You want to build or buy your own home and you need financing to do this, because you have no money or little equity, what to do? There are different forms of funding, the best-known term is probably the mortgage loan.
But there are different forms and there is the annuity loan, a variable loan, the cap loan, Constant loan and the building society loan. There is also the KfW loan.
The KfW loan is a loan from the Reconstruction Loan Corporation. The advantage of this loan is the low interest rate and the long fixed interest rate. The KfW loan is usually applied for through the house bank or the financing institute.
What is annuity loan?
In the case of an annuity loan, the borrower pays back constant installments to the bank over the entire term.
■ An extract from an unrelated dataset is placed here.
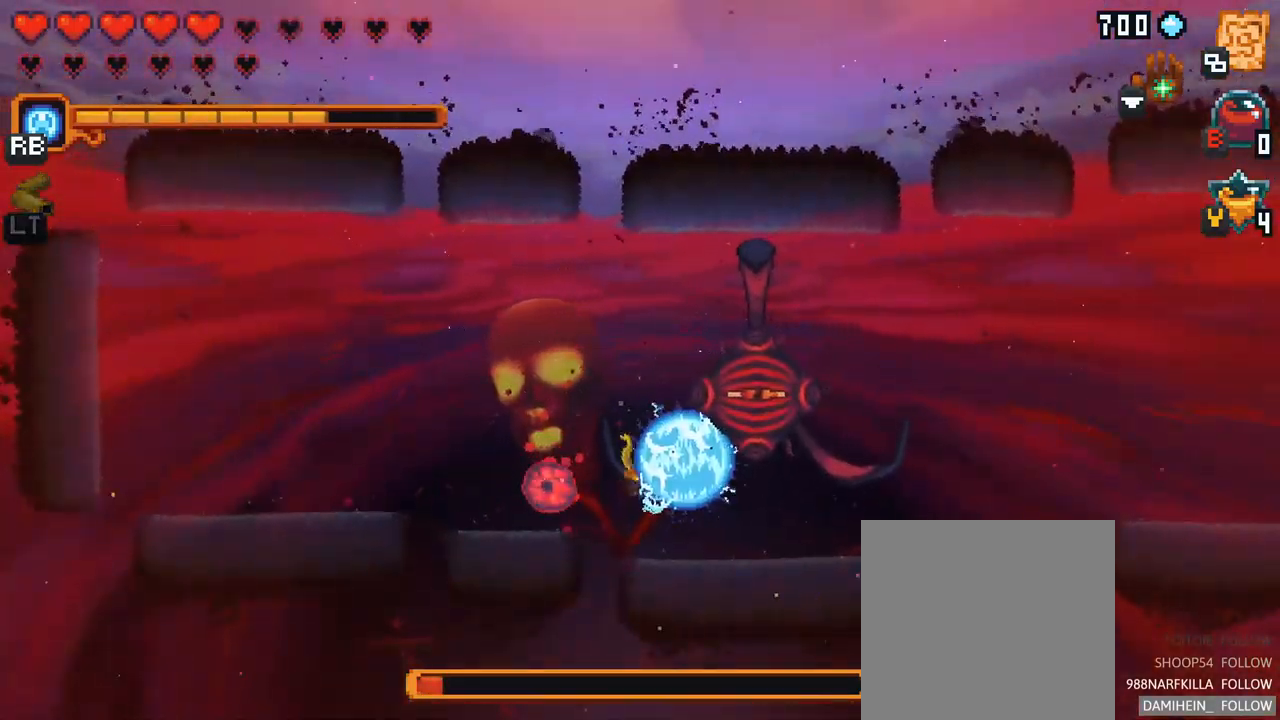
{"buttons": ["A"], "left_stick": "up-right", "right_stick": "center", "events": [[350, "left_stick", "up-right"], [417, "A", "down"]]}
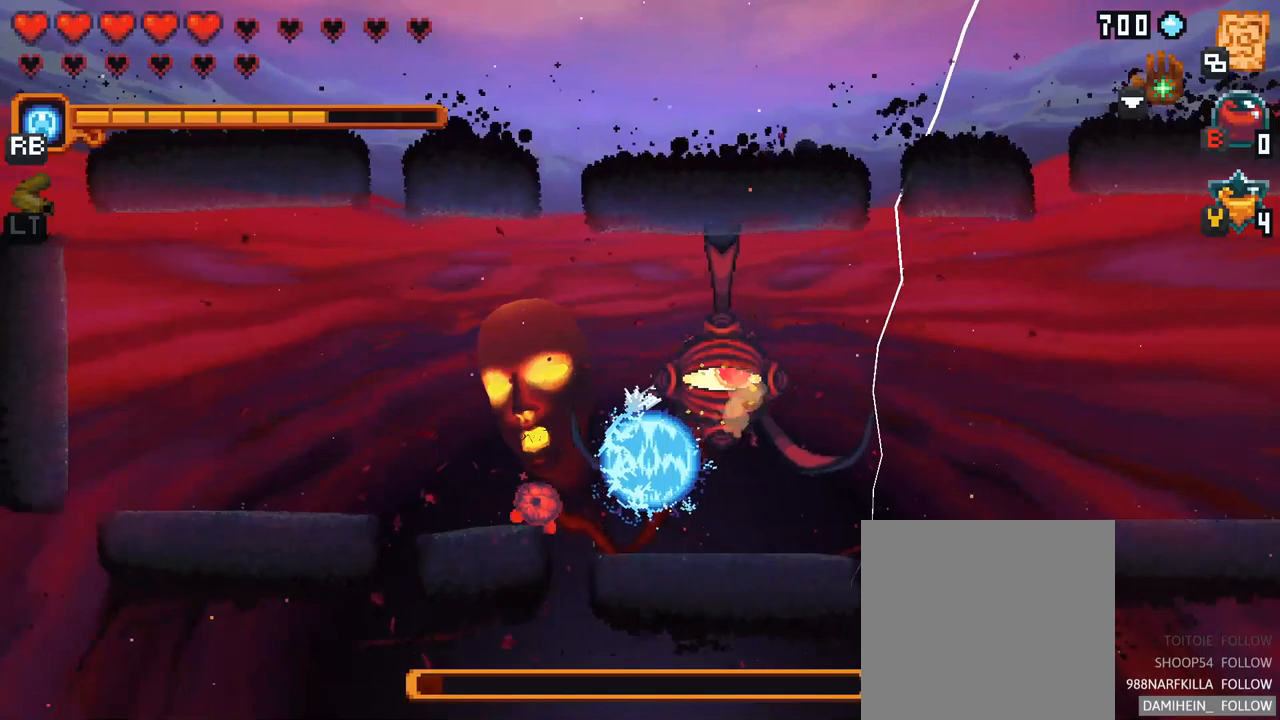
{"buttons": [], "left_stick": "down-left", "right_stick": "center", "events": [[167, "A", "up"], [183, "left_stick", "up"], [417, "left_stick", "down-left"]]}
In the first of the loan, the interest and repayment portion are precisely determined and the loan is continuously reduced. The interest is paid at the beginning of the loan and the actual loan is not paid until the end of the loan. Benefit for the borrower is a constant burden.
What is Variable Loan?
With a variable loan, the interest is adjusted to the current interest rate every three months. The basis for this is a reference interest rate. This is the interest rate at which banks lend money to one another. The advantage here is, that when interest rates fall, the loan becomes cheaper and the disadvantage is of course the opposite. The loan becomes more expensive when interest rates rise. A variable loan can also be converted into an annuity loan on maturity dates.
The combination of the two loans is called a cap loan. The two advantages of the respective loan are summarized here. Here an upper interest rate limit is set and the interest rate is measured against the reference interest rate.
What is a constant loan?
In the case of a constant loan, the money is paid out in anticipation of an expected home savings balance. The lender goes in advance and the loan is through a combined savings- and repay the interest. During the term, part of the monthly installment is paid into a previously concluded building society loan agreement. After the allocation, the pre-financed money is repaid through the building society loan agreement and the remaining amount is granted as a building society loan.
What is a home savings loan?
When taking out a home loan, the terms for repayment and the interest rate are set. 40% of the home loan amount is usually saved within seven years and the entire home loan amount is paid out after the contract has been allocated.
The terms for repayment and the loan interest rate were already set when the contract was signed.